Aquel buen señor de Des Mousseaux, que
tanto se ha molestado recogiendo materiales para su teoría demonológica,
nos sale con algunos ejemplos sensacionales para demostrar que todos
estos casos se deben a la intervención del diablo, el cual toma las
formas fantasmáticas de los muertos para revestirse de ellas y vagar por
las noches chupando la sangre de las gentes, explicación que a nosotros
nos parecería excelente si no pudiésemos arreglarnos con otras mejores
sin traer a la escena a personaje tan siniestro. Si de una vez para
siempre queremos creer en el retorno de los espíritus, tenemos una
multitud de perversos sensualistas, miserables y criminales de todas
clases, especialmente suicidas, capaces de rivalizar en malicia con el
mismísimo diablo en sus mejores días, que ya es bastante por sí solo el
vernos actualmente obligados a creer en lo que vemos y sabemos que es un
hecho, o sea en los espíritus, sin necesidad de añadir a nuestro
panteón de espectros a un diablo a quien nadie ha visto nunca.

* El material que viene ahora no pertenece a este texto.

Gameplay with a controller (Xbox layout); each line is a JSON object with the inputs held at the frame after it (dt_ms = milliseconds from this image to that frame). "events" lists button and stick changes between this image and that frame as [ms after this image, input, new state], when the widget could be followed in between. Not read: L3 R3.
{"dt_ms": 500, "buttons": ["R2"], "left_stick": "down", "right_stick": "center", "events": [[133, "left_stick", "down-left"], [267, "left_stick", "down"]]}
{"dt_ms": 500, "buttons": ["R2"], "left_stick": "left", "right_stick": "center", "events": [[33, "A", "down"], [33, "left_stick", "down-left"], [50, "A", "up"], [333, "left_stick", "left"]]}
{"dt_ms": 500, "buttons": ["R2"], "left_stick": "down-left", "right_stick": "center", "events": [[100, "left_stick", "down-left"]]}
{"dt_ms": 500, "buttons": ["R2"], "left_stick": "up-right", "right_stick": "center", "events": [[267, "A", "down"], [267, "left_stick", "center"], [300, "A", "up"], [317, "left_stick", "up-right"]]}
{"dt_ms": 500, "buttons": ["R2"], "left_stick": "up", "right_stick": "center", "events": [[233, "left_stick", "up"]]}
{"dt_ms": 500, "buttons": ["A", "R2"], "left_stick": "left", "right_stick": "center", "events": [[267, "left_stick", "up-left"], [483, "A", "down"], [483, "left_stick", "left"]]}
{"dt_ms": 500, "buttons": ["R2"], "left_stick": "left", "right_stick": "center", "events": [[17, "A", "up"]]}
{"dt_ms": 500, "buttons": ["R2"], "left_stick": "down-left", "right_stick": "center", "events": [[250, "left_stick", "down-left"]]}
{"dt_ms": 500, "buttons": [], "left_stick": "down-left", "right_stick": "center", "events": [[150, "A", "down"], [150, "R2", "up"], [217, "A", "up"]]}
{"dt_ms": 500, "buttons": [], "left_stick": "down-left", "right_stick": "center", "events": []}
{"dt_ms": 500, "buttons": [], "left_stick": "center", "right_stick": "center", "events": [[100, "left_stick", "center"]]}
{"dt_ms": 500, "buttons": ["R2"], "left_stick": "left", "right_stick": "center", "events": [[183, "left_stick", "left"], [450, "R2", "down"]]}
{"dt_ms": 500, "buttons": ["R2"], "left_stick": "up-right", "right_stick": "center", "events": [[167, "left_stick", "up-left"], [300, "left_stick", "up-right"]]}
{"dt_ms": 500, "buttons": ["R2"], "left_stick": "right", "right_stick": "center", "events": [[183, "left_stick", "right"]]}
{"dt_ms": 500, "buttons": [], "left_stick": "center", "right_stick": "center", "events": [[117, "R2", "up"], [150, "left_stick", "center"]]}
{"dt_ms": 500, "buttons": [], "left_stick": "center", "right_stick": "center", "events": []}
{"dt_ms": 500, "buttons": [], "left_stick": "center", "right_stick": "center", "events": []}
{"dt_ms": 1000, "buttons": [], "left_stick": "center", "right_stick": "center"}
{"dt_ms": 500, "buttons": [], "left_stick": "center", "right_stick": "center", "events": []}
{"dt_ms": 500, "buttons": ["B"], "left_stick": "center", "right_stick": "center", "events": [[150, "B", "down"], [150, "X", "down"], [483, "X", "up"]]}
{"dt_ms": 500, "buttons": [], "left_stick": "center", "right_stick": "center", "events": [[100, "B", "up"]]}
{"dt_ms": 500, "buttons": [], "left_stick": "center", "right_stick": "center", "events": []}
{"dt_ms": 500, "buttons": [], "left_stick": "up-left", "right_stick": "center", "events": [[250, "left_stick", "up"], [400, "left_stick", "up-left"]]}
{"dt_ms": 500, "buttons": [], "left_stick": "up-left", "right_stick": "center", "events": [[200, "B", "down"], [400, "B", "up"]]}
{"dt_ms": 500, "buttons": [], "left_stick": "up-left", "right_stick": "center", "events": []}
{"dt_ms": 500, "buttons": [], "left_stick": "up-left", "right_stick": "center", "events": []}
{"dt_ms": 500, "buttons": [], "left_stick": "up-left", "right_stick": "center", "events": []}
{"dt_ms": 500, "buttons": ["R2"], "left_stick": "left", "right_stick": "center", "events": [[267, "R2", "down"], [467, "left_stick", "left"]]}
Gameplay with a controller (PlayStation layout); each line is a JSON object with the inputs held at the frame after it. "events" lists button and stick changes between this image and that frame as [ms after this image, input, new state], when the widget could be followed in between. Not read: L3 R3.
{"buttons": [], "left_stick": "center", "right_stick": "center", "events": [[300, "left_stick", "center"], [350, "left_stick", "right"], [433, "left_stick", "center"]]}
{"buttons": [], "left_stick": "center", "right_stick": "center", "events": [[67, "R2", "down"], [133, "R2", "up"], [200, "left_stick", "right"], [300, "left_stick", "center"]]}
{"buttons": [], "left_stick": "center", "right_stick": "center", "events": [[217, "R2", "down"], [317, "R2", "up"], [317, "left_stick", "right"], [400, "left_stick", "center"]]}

Sin embargo, en lo que al vampirismo
se refiere, hay particularidades interesantísimas que recoger, desde el
momento en que la creencia en tal fenómeno ha existido desde las épocas
más remotas en todos los países. Las naciones eslavas, los griegos,
válacos y servios, dudarían primero de la existencia de sus enemigos los
turcos que del hecho relativo a la existencia de los vampiros. Los brucolacos o vrykolakas,
como son denominados estos últimos, son huéspedes sobrado familiares en
el hogar eslavo para que se dude de ellos. Escritores del mayor
talento, hombres tan integérrimos como llenos de perspicacia, se han
ocupado del asunto creyendo en él por supuesto.…¿De dónde proviene esta
máxima creencia a través de los tiempos; esa identidad de detalles y
analogías en las descripciones de aquel singular fenómeno, que
encontramos en el testimonio jurado de pueblos extraños los unos a los
otros y que discrepan, sin embargo, por completo respecto a otras varias
supersticiones?
“Hay –dice Dom Calmet, escéptico monje
benedictino del siglo XIX, en su artículo Apparitions (vol. II, pág. 47
de la obra antes citada) –dos procedimientos distintos para destruir la
creencia de estos pretendidos espectros…El primero consiste en explicar
los prodigios del vampirismo
por medio de meras causas físicas: el segundo en negar completamente la
verdad de tales relatos, cosa que consideramos lo más seguro y más
prudente”.
El primer procedimiento de explicar, en efecto, el vampirismo
por medio de causas físicas, aunque ocultas, es el adoptado por la
escuela de Mesmerismo de Pierart, y, no son ciertamente los espiritistas
quiénes más derecho puedan tener de rechazar lo plausible de esta
explicación. El segundo plan, sin embargo, es el adoptado por los
hombres de ciencia y por los escépticos. Según advierte Des Mousseaux,
no hay camino que menos filosofía requiera que este procedimiento
expedito de la negación rotunda de lo que se ignora. “Cierto día –añade
Dom Calmet –empezó a aparecerse inopinadamente a los habitantes de una
aldea, cerca de Kodom, el espectro de un pastor, y, a consecuencia del
susto, o bien por otra causa cualquiera, todos murieron antes de una
semana. Exasperados los demás campesinos ante aquello, fueron en busca
del cadáver del pastor y le desenterraron, clavándole con una gran
estaca en el suelo. Otra vez se apareció, sin embargo su espectro
aquella. misma noche, sumiendo a la población en terrores casi
apocalípticos y matando por sofocación a varios habitantes, en vista de
lo cual, las autoridades locales entregaron el cuerpo del pastor al
verdugo, el cual le quemó en un campo vecino. El cadáver –añade Des
Mousseaux al comentar el hecho –aullaba como un loco, pateando y
resistiéndose como si estuviese vivo, arrojando rojas oleadas de sangre
por la herida de la estaca, y las apariciones de su espectro no cesaron
hasta que el cuerpo todo no quedó reducido a cenizas.
“En más de
una ocasión –continúa Dom Calmet –varios agentes de la justicia
visitaron los lugares que, según públicos rumores, eran frecuentados por
espectros. Los cadáveres de éstos fueron al punto exhumados y siempre
se observó sano y sonrosado el cuerpo de todos los sospechosos de vampirismo.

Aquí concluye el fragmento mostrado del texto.